La autoridad surge del padecimiento, del sacrificio, de la entrega, del servicio, de someterse a la voluntad de Dios. El lugar de mayor gloria, allí donde está Aquel que es sobre todo nombre, el que fue exaltado hasta lo sumo, allí donde reside la mayor autoridad, ese poder está en un Cordero como inmolado. ¡Aleluya! Nada tiene que ver con la idea de un capitán o un general, o de un hombre noble. ¡No! Es un Cordero inmolado el que está en medio del trono de Dios, que fue exaltado por el Padre y puesto en el lugar de gloria.
Él es el digno en medio nuestro, es el que tiene autoridad. Por eso hay un canto nuevo en los cielos, que no había antes de que el Cordero subiera: «Digno eres de tomar el libro y de abrir sus sellos; porque tú fuiste inmolado, y con tu sangre nos has redimido para Dios, de todo linaje y lengua y pueblo y nación; y nos has hecho para nuestro Dios reyes y sacerdotes, y reinaremos sobre la tierra».
¡Qué impresionante cuadro! ¡El que tiene más autoridad es un Cordero inmolado!
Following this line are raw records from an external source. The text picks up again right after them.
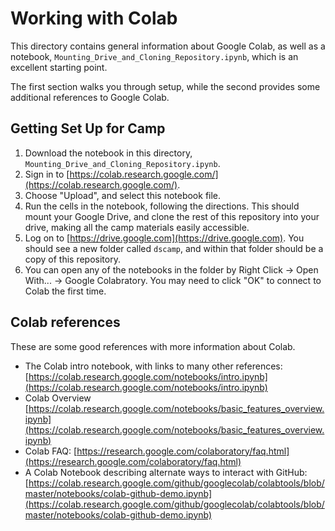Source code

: # Working with Colab

This directory contains general information about Google Colab, as well as a notebook, `Mounting_Drive_and_Cloning_Repository.ipynb`, which is an excellent starting point.  

The first section walks you through setup, while the second provides some additional references to Google Colab.

## Getting Set Up for Camp

1. Download the notebook in this directory, `Mounting_Drive_and_Cloning_Repository.ipynb`.
2. Sign in to [https://colab.research.google.com/](https://colab.research.google.com/).  
3. Choose "Upload", and select this notebook file.
4. Run the cells in the notebook, following the directions.  This should mount your Google Drive, and clone the rest of this repository into your drive, making all the camp materials easily accessible.
5. Log on to [https://drive.google.com](https://drive.google.com).  You should see a new folder called `dscamp`, and within that folder should be a copy of this repository.
6. You can open any of the notebooks in the folder by Right Click -> Open With... -> Google Colabratory.  You may need to click "OK" to connect to Colab the first time.

## Colab references

These are some good references with more information about Colab.

* The Colab intro notebook, with links to many other references: [https://colab.research.google.com/notebooks/intro.ipynb](https://colab.research.google.com/notebooks/intro.ipynb)
* Colab Overview [https://colab.research.google.com/notebooks/basic_features_overview.ipynb](https://colab.research.google.com/notebooks/basic_features_overview.ipynb)
* Colab FAQ: [https://research.google.com/colaboratory/faq.html](https://research.google.com/colaboratory/faq.html)
* A Colab Notebook describing alternate ways to interact with GitHub:
[https://colab.research.google.com/github/googlecolab/colabtools/blob/master/notebooks/colab-github-demo.ipynb](https://colab.research.google.com/github/googlecolab/colabtools/blob/master/notebooks/colab-github-demo.ipynb)

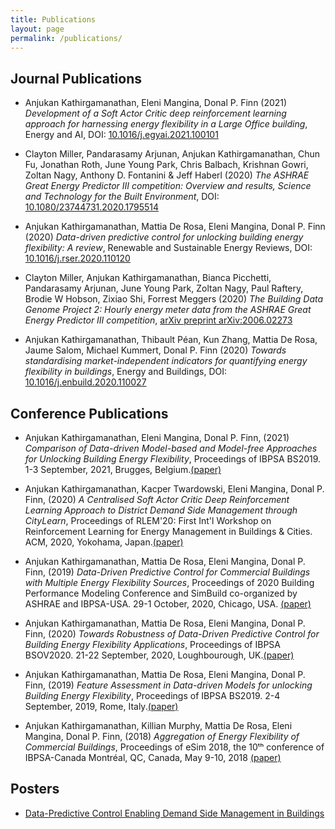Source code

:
 ```yaml
---
title: Publications
layout: page
permalink: /publications/
---
```


<h2> Journal Publications</h2>

<ul>
	<li><p>Anjukan Kathirgamanathan, Eleni Mangina, Donal P. Finn (2021)
	<em>Development of a Soft Actor Critic deep reinforcement learning approach for harnessing energy flexibility in a Large Office building</em>, Energy and AI,
	DOI: <a href="https://doi.org/10.1016/j.egyai.2021.100101">10.1016/j.egyai.2021.100101</a></p></li>
	<li><p>Clayton Miller, Pandarasamy Arjunan, Anjukan Kathirgamanathan, Chun Fu, 
	Jonathan Roth, June Young Park, Chris Balbach, Krishnan Gowri, Zoltan Nagy, Anthony D. Fontanini & Jeff Haberl (2020) 
	<em>The ASHRAE Great Energy Predictor III competition: Overview and results, Science and Technology for the Built Environment</em>, 
	DOI: <a href="https://doi.org/10.1080/23744731.2020.1795514">10.1080/23744731.2020.1795514</a></p></li>
	<li><p>Anjukan Kathirgamanathan, Mattia De Rosa, Eleni Mangina, Donal P. Finn (2020)
	<em>Data-driven predictive control for unlocking building energy flexibility: A review</em>, Renewable and Sustainable Energy Reviews,
	DOI: <a href="https://doi.org/10.1016/j.rser.2020.110120">10.1016/j.rser.2020.110120</a></p></li>
	<li><p>Clayton Miller, Anjukan Kathirgamanathan, Bianca Picchetti, Pandarasamy Arjunan, June
	Young Park, Zoltan Nagy, Paul Raftery, Brodie W Hobson, Zixiao Shi, Forrest Meggers (2020) <em>The Building Data Genome Project 2: 
	Hourly energy meter data from the ASHRAE Great Energy Predictor III competition</em>, <a href="https://arxiv.org/abs/2006.02273">
	arXiv preprint arXiv:2006.02273</a></p></li>
	<li><p>Anjukan Kathirgamanathan, Thibault Péan, Kun Zhang, Mattia De Rosa, 
	Jaume Salom, Michael Kummert, Donal P. Finn (2020) <em>Towards standardising market-independent indicators for quantifying energy
	flexibility in buildings</em>, Energy and Buildings, DOI: <a href="https://doi.org/10.1016/j.enbuild.2020.110027">
	10.1016/j.enbuild.2020.110027</a></p></li>
</ul>

<h2> Conference Publications</h2>

<ul>
	<li><p>Anjukan Kathirgamanathan, Eleni Mangina, 
	Donal P. Finn, (2021) <em>Comparison of Data-driven Model-based and Model-free
	Approaches for Unlocking Building Energy Flexibility</em>, Proceedings of IBPSA 
	BS2019. 1-3 September, 2021, Brugges, Belgium.<a href="http://www.ibpsa.org/proceedings/BS2019/BS2019_210591.pdf">(paper)</a></p></li>
	<li><p>Anjukan Kathirgamanathan, Kacper Twardowski, Eleni Mangina, 
	Donal P. Finn, (2020) <em>A Centralised Soft Actor Critic Deep Reinforcement Learning Approach to District Demand Side Management 
	through CityLearn</em>, Proceedings of RLEM'20: First Int'l Workshop on Reinforcement Learning for Energy Management in Buildings & Cities. 
	ACM, 2020, Yokohama, Japan.<a href="https://arxiv.org/pdf/2009.10562.pdf">(paper)</a></p></li>
	<li><p>Anjukan Kathirgamanathan, Mattia De Rosa, Eleni Mangina, 
	Donal P. Finn, (2019) <em>Data-Driven Predictive Control for Commercial Buildings with Multiple Energy Flexibility Sources</em>, Proceedings of 2020
	Building Performance Modeling Conference and SimBuild co-organized by ASHRAE and IBPSA-USA. 29-1 October, 2020, Chicago, USA.
	<a href="https://www.ashrae.org/file%20library/conferences/specialty%20conferences/2020%20building%20performance/papers/d-bsc20-c002.pdf">(paper)</a></p></li>
	<li><p>Anjukan Kathirgamanathan, Mattia De Rosa, Eleni Mangina, 
	Donal P. Finn, (2020) <em>Towards Robustness of Data-Driven Predictive Control for Building Energy Flexibility Applications</em>, Proceedings of IBPSA 
	BSOV2020. 21-22 September, 2020, Loughbourough, UK.<a href="">(paper)</a></p></li>
	<li><p>Anjukan Kathirgamanathan, Mattia De Rosa, Eleni Mangina, 
	Donal P. Finn, (2019) <em>Feature Assessment in Data-driven Models for unlocking Building Energy Flexibility</em>, Proceedings of IBPSA 
	BS2019. 2-4 September, 2019, Rome, Italy.<a href="http://www.ibpsa.org/proceedings/BS2019/BS2019_210591.pdf">(paper)</a></p></li>
	<li><p>Anjukan Kathirgamanathan, Killian Murphy, Mattia De Rosa,
	Eleni Mangina, Donal P. Finn, (2018) <em>Aggregation of Energy Flexibility of Commercial Buildings</em>, Proceedings of eSim 2018, the 10ᵗʰ 
	conference of IBPSA-Canada Montréal, QC, Canada, May 9-10, 2018 <a href="http://www.ibpsa.org/proceedings/eSimPapers/2018/1-3-A-4.pdf">
	(paper)</a></p></li>
</ul>

<h2>Posters</h2>

<ul>
	<li><a href="/assets/images/ESIPP_Symposium_2019_Kathirgamanathan_Anjukan_Poster.jpg">Data-Predictive Control Enabling Demand Side Management in Buildings</a></li>
</ul>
Es uno que me puede decir: «Perdona a tus hermanos». ¿Qué le puedo decir yo al Cordero inmolado? «Y miré, y oí la voz de muchos ángeles alrededor del trono, y de los seres vivientes, y de los ancianos; y su número era millones de millones, que decían a gran voz: El Cordero que fue inmolado es digno de tomar el poder, las riquezas, la sabiduría, la fortaleza, la honra, la gloria y la alabanza». ¡Qué impresionante! Esta clase de autoridad fue con la cual Saulo se enfrentó. Y se rindió, se postró, y entregó su vida; perdió todo lo que había que perder y renunció a todo lo que había que renunciar.